スマートトラッカーの中で最も有名なのはAppleのAirTagです。Appleの「探す(Find My)」ネットワークを利用し、周囲のiPhoneユーザーの通信を経由して位置情報を更新します。これにより、非常に高精度な追跡が可能です。
・価格:約5,000円
・特徴:Appleの「探す」ネットワークを利用し、高精度で追跡可能
iPhoneユーザーでロストバゲージ対策をするならAirTagが最強ですが、比較的高価であるため、コストを抑えたい場合には他の選択肢も検討する価値があります。
Anker eufy Security SmartTrack(iPhoneユーザー向け)

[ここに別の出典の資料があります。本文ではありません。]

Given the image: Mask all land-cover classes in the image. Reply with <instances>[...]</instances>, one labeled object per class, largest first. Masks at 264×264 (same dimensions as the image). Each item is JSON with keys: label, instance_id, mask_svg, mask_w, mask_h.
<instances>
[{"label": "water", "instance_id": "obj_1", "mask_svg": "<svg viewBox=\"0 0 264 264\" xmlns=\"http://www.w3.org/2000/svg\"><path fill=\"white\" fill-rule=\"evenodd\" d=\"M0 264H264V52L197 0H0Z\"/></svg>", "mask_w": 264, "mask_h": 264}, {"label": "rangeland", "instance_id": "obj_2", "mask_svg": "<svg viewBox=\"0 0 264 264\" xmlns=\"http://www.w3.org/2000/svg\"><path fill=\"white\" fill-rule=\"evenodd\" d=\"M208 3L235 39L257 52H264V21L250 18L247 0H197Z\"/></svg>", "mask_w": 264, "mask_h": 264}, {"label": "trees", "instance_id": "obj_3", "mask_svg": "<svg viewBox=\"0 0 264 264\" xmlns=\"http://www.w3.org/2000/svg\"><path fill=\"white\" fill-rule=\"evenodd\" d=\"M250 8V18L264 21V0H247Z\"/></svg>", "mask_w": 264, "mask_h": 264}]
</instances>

Ankerが提供するSmartTrack Linkは、Appleの「探す」機能に対応したBluetoothトラッカーです。
・価格:約3,000円(AirTagより約1,000円安い)
・特徴
Appleの「探す」ネットワーク対応
電池交換可能(約1年間持続)
ロストバゲージ対策に最適
ただし、Appleの「探す」機能を利用するため、iPhoneユーザー向けの製品となります。
Androidユーザー向けのスマートトラッカー

Androidユーザーは「探す」ネットワークを利用できないため、独自のネットワークを活用した製品を選ぶ必要があります。代表的なものとしてGalaxy SmartTagとTileがあります。
Galaxy SmartTag(Galaxyユーザー向け)

SamsungのGalaxyシリーズを使っている場合は、Galaxy SmartTagが最適です。
・特徴
Samsung独自の「Galaxy Find Network」に対応
Galaxyユーザー間で位置情報を共有し、高精度な追跡が可能
Tile(Android & iPhone向け)

Tileは世界的に広く利用されているBluetoothトラッカーで、Androidユーザーにも対応しています。
・特徴
独自の「Tile Network」を活用し、Tileユーザーのスマホを通じて位置情報を更新
空港や都市部など、人が多い場所で高精度な追跡が可能
直感的に使えるアプリで初心者でも扱いやすい
AirTag vs Tile:どちらが優れている?
項目 | AirTag | Tile |
---|---|---|
ネットワーク | Appleの「探す」ネットワーク | Tile Network |
精度 | 非常に高精度 | 都市部では比較的高精度 |
価格 | 約5,000円 | 約3,000円〜 |
Android対応 | × | ○ |
結論
・iPhoneユーザー → AirTag or eufy SmartTrack Link
・Galaxyユーザー → Galaxy SmartTag
・Android & iPhone両対応が必要な場合 → Tile
TileはAirTagほどの精度はありませんが、空港や都市部では十分に使えることが多いため、価格を抑えたい場合は選択肢として考えてみると良いでしょう。
スマートトラッカーは、持ち物を紛失しないための便利なアイテムです。自分の使用環境やスマートフォンのOSに応じて最適なものを選ぶことが重要です。旅行や日常の紛失防止に活用してみてください!